Task details:
Copy the listing lines starting with the line containing "にとっては物珍しかった。また、チキ" and going on through the line containing "目をつけた自衛隊だった。", replacing "問屋" with "卸売業者" and leaving everything else unchanged.

(Exercise input begins)

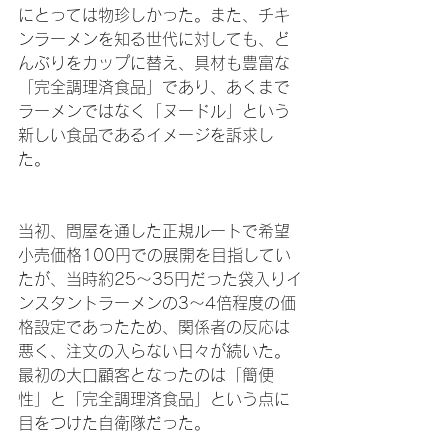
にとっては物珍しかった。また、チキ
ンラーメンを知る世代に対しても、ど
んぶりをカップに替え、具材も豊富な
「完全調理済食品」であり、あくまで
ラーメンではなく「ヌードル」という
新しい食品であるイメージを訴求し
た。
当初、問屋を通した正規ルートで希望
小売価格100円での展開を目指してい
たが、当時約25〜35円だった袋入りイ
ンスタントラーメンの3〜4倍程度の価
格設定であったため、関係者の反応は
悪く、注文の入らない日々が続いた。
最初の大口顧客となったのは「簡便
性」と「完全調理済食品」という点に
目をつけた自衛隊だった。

(Exercise input ends)
(Exercise input begins)

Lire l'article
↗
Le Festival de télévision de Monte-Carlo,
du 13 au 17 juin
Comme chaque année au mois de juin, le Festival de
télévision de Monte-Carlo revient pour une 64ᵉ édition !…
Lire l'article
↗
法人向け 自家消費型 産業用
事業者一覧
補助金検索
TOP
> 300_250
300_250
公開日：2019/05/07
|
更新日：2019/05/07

(Exercise input ends)

Answer to this exercise:
にとっては物珍しかった。また、チキ
ンラーメンを知る世代に対しても、ど
んぶりをカップに替え、具材も豊富な
「完全調理済食品」であり、あくまで
ラーメンではなく「ヌードル」という
新しい食品であるイメージを訴求し
た。
当初、卸売業者を通した正規ルートで希望
小売価格100円での展開を目指してい
たが、当時約25〜35円だった袋入りイ
ンスタントラーメンの3〜4倍程度の価
格設定であったため、関係者の反応は
悪く、注文の入らない日々が続いた。
最初の大口顧客となったのは「簡便
性」と「完全調理済食品」という点に
目をつけた自衛隊だった。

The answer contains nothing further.